Stressing the role of FoxO proteins in lifespan and disease

• Published in: Nature reviews. Molecular cell biology Vol. 8; no. 6; pp. 440 - 450
• Main Authors: Burgering, Boudewijn M.T, van der Horst, Armando
• Format: Journal Article
• Language: English
• Published: England Nature Publishing Group 01.06.2007
• Subjects: Active oxygen; Aging - physiology; Animals; Apoptosis; Diabetes; Disease; DNA binding proteins; Drosophila; Energy consumption; Enzymes; Forkhead Transcription Factors - classification; Forkhead Transcription Factors - genetics; Forkhead Transcription Factors - metabolism; Genetic aspects; Glucose; Glucose - metabolism; Growth factors; Humans; Insulin; Kinases; Life Expectancy; Life span; Models, Biological; Oxidative stress; Phosphorylation; Physiological aspects; Protein Isoforms - classification; Protein Isoforms - genetics; Protein Isoforms - metabolism; Protein Processing, Post-Translational; Proteins; Transcription factors; Tumor Suppressor Protein p53 - metabolism; Netherlands
• ISSN: 1471-0072; 1471-0080
• DOI: 10.1038/nrm2190

Members of the class O of forkhead box transcription factors (FoxO) have important roles in metabolism, cellular proliferation, stress tolerance and probably lifespan.
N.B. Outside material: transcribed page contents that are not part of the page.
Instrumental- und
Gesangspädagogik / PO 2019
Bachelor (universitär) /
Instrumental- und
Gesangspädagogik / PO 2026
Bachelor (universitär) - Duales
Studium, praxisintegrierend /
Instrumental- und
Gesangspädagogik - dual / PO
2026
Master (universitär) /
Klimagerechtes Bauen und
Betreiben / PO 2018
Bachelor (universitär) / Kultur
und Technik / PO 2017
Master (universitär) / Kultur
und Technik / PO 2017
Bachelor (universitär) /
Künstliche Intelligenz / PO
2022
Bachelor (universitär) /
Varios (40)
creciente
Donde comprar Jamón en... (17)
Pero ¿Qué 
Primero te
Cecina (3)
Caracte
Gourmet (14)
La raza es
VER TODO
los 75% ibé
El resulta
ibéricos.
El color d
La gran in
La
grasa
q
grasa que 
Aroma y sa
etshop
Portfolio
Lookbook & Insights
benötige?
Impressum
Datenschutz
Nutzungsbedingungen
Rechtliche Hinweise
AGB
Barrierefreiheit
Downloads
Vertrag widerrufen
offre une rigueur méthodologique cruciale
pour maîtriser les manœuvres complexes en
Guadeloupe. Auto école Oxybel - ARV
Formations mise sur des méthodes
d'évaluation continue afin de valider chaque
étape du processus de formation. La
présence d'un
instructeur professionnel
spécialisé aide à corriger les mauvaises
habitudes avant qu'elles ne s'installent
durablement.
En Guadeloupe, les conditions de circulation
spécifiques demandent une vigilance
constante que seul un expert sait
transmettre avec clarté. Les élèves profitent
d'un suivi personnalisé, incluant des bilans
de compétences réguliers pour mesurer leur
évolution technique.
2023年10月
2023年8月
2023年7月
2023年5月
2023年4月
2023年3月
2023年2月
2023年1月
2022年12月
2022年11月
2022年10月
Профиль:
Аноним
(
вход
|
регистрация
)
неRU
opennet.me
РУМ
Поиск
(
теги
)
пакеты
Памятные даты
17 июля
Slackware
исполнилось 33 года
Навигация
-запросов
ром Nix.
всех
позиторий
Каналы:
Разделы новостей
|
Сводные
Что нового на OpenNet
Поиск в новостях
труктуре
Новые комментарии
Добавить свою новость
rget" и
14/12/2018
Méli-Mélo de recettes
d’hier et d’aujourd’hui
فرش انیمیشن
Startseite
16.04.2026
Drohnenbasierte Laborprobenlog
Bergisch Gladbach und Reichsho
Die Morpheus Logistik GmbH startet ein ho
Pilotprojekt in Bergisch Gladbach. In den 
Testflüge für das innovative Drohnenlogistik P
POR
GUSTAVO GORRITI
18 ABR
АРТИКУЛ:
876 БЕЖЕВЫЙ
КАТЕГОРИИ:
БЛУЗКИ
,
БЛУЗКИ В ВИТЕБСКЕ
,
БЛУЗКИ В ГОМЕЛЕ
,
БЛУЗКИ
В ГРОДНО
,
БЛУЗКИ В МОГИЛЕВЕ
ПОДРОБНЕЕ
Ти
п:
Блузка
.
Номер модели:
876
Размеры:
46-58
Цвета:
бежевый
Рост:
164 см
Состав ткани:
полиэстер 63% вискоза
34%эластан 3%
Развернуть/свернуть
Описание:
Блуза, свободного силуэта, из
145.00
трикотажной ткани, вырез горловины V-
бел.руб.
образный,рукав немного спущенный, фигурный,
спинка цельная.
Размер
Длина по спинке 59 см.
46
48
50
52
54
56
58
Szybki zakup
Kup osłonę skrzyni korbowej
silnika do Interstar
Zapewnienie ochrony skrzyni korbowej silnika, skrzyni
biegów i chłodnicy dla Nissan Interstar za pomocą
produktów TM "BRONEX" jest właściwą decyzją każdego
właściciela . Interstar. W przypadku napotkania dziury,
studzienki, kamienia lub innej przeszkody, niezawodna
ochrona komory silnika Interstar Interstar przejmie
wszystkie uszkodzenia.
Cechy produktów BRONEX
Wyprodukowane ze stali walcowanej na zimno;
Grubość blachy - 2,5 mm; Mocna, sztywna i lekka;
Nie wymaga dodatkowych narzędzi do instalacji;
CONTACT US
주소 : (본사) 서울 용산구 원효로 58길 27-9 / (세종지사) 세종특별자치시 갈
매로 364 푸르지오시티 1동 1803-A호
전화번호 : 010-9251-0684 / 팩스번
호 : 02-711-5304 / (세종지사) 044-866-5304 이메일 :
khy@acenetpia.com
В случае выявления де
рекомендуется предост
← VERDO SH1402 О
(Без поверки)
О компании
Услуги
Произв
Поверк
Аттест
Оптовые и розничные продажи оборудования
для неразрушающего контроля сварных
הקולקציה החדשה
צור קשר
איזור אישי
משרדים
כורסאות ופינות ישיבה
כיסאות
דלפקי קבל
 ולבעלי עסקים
The activity of FoxOs is tightly regulated by post-translational modifications, including phosphorylation, acetylation and ubiquitylation. Several of the enzymes that regulate the turnover of these post-translational modifications are shared between FoxO and p53. These regulatory enzymes affect FoxO and p53 function in an opposite manner. This shared yet opposing regulatory network between FoxOs and p53 may underlie a 'trade-off' between disease and lifespan.